Case Report Suggests Lack of Vitamin C as PAH Cause

Marisa Wexler, MS avatar

by Marisa Wexler, MS |

Share this article:

Share article via email
vitamin C deficiency

Vitamin C deficiency can cause pulmonary arterial hypertension (PAH), a new case report suggests, highlighting the need to test vitamin C levels in people with PAH.

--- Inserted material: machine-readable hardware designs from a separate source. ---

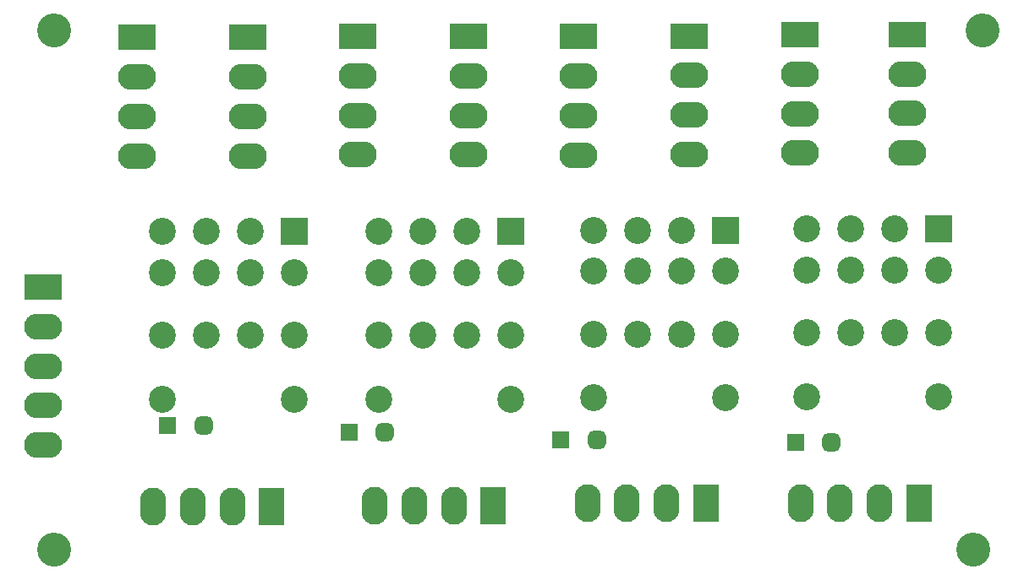
<source format=gbs>
G04*
G04 #@! TF.GenerationSoftware,Altium Limited,Altium Designer,20.2.2 (114)*
G04*
G04 Layer_Color=16711935*
%FSLAX44Y44*%
%MOMM*%
G71*
G04*
G04 #@! TF.SameCoordinates,4A35201A-C963-4E52-B05F-806438ECE370*
G04*
G04*
G04 #@! TF.FilePolarity,Negative*
G04*
G01*
G75*
%ADD12R,3.8032X2.6032*%
%ADD13O,3.8032X2.6032*%
%ADD14R,2.6032X3.8032*%
%ADD15O,2.6032X3.8032*%
%ADD16C,2.7032*%
%ADD17R,2.7032X2.7032*%
%ADD18C,3.4032*%
G04:AMPARAMS|DCode=34|XSize=1.8032mm|YSize=1.8032mm|CornerRadius=0.5016mm|HoleSize=0mm|Usage=FLASHONLY|Rotation=180.000|XOffset=0mm|YOffset=0mm|HoleType=Round|Shape=RoundedRectangle|*
%AMROUNDEDRECTD34*
21,1,1.8032,0.8000,0,0,180.0*
21,1,0.8000,1.8032,0,0,180.0*
1,1,1.0032,-0.4000,0.4000*
1,1,1.0032,0.4000,0.4000*
1,1,1.0032,0.4000,-0.4000*
1,1,1.0032,-0.4000,-0.4000*
%
%ADD34ROUNDEDRECTD34*%
%ADD35R,1.8032X1.8032*%
D12*
X786301Y555970D02*
D03*
X565264Y554180D02*
D03*
X675783Y554700D02*
D03*
X123190Y553140D02*
D03*
X233708D02*
D03*
X344227Y554410D02*
D03*
X454746D02*
D03*
X894080Y556260D02*
D03*
X29210Y302950D02*
D03*
D13*
X786301Y516370D02*
D03*
Y476770D02*
D03*
Y437170D02*
D03*
X565264Y514580D02*
D03*
Y474980D02*
D03*
Y435380D02*
D03*
X675783Y515100D02*
D03*
Y475500D02*
D03*
Y435900D02*
D03*
X123190Y513540D02*
D03*
Y473940D02*
D03*
Y434340D02*
D03*
X233708Y513540D02*
D03*
Y473940D02*
D03*
Y434340D02*
D03*
X344227Y514810D02*
D03*
Y475210D02*
D03*
Y435610D02*
D03*
X454746Y514810D02*
D03*
Y475210D02*
D03*
Y435610D02*
D03*
X894080Y516660D02*
D03*
Y477060D02*
D03*
Y437460D02*
D03*
X29210Y263350D02*
D03*
Y223750D02*
D03*
Y184150D02*
D03*
Y144550D02*
D03*
D14*
X257810Y82550D02*
D03*
X905970Y86360D02*
D03*
X692610D02*
D03*
X479770Y83820D02*
D03*
D15*
X218210Y82550D02*
D03*
X178610D02*
D03*
X139010D02*
D03*
X866370Y86360D02*
D03*
X826770D02*
D03*
X787170D02*
D03*
X653010D02*
D03*
X613410D02*
D03*
X573810D02*
D03*
X440170Y83820D02*
D03*
X400570D02*
D03*
X360970D02*
D03*
D16*
X148670Y190500D02*
D03*
Y254500D02*
D03*
X280670Y190500D02*
D03*
Y254500D02*
D03*
X236670D02*
D03*
X192670D02*
D03*
X236670Y317500D02*
D03*
X280670D02*
D03*
X192670D02*
D03*
X148670D02*
D03*
X236670Y358500D02*
D03*
X192670D02*
D03*
X148670D02*
D03*
X580047Y191770D02*
D03*
Y255770D02*
D03*
X712047Y191770D02*
D03*
Y255770D02*
D03*
X668047D02*
D03*
X624047D02*
D03*
X668047Y318770D02*
D03*
X712047D02*
D03*
X624047D02*
D03*
X580047D02*
D03*
X668047Y359770D02*
D03*
X624047D02*
D03*
X580047D02*
D03*
X364994Y190500D02*
D03*
Y254500D02*
D03*
X496993Y190500D02*
D03*
Y254500D02*
D03*
X452993D02*
D03*
X408993D02*
D03*
X452993Y317500D02*
D03*
X496993D02*
D03*
X408993D02*
D03*
X364994D02*
D03*
X452993Y358500D02*
D03*
X408993D02*
D03*
X364994D02*
D03*
X793830Y193040D02*
D03*
Y257040D02*
D03*
X925830Y193040D02*
D03*
Y257040D02*
D03*
X881830D02*
D03*
X837830D02*
D03*
X881830Y320040D02*
D03*
X925830D02*
D03*
X837830D02*
D03*
X793830D02*
D03*
X881830Y361040D02*
D03*
X837830D02*
D03*
X793830D02*
D03*
D17*
X280670Y358500D02*
D03*
X712047Y359770D02*
D03*
X496993Y358500D02*
D03*
X925830Y361040D02*
D03*
D18*
X960000Y40000D02*
D03*
X970000Y560000D02*
D03*
X40000D02*
D03*
Y40000D02*
D03*
D34*
X189670Y163830D02*
D03*
X371280Y157480D02*
D03*
X818100Y147320D02*
D03*
X583370Y149860D02*
D03*
D35*
X153670Y163830D02*
D03*
X335280Y157480D02*
D03*
X782100Y147320D02*
D03*
X547370Y149860D02*
D03*
M02*

</source>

The report, “Vitamin C Deficiency-Induced Pulmonary Arterial Hypertension,” was published in the journal CHEST.

The study details the case of a man in his 60s with a history of systemic high blood pressure (hypertension), and difficulty breathing after exertion. The patient was hospitalized due to systemic hypertensive urgency — dangerously high blood pressure throughout the body, without an obvious cause or organ damage.

Right heart catheterization revealed a pulmonary artery systolic pressure of 72 mm Hg (normal range 18–25 mm Hg), confirming a PAH diagnosis.

At the time, the patient also had a rash on his lower limbs, and had been experiencing joint pain in the knees, hips, and feet for the past four months. Biopsy of the rash came back negative for autoimmune disease evaluation, but revealed the accumulation of hemosiderin (an iron-storage complex), as well as areas of fat necrosis (death of fat tissue). In addition, the patient had swollen gums.

Taken together, these features “were suggestive of severe vitamin C deficiency,” the researchers wrote, adding that “further questioning revealed that [the patient’s] diet consisted mainly of candy and sports drinks.”

The patient’s vitamin C levels were found to be under 0.1 mg/dL (normal range 0.2-2 mg/dL). Levels of iron, hemoglobin, and vitamin D also were below normal levels. As such, the patient was given vitamin C and vitamin D supplements.

Over the next five months, the patient’s rash and breathing difficulty were reduced, vitamin C levels increased to 1.5 mg/dL, and his estimated pulmonary artery systolic pressure decreased to 29 mm Hg.

“PAH resolved following repletion of vitamin C, suggesting vitamin C deficiency as the major cause of PAH,” the team wrote.

Interestingly, low vitamin C levels causing PAH has been reported before. However, in previous reports, additional iron supplements and/or PAH-specific treatment also were required to resolve the PAH.

“It is remarkable that in the study patient, vitamin C supplementation alone, without iron supplementation, was associated with reversal of PAH. Accordingly, vitamin C may alleviate some of the effects of iron deficiency as well,” researchers wrote, although further research is needed to validate this idea.

“The current case highlights the importance of checking vitamin C levels in patients with PAH at risk for vitamin C deficiency, as well as the potential therapeutic role of vitamin C supplementation in patients who are deficient,” the team concluded.

They added that more research is needed to investigate whether vitamin C supplementation could be beneficial to the broader PAH population, and not only to those at risk for vitamin C deficiency.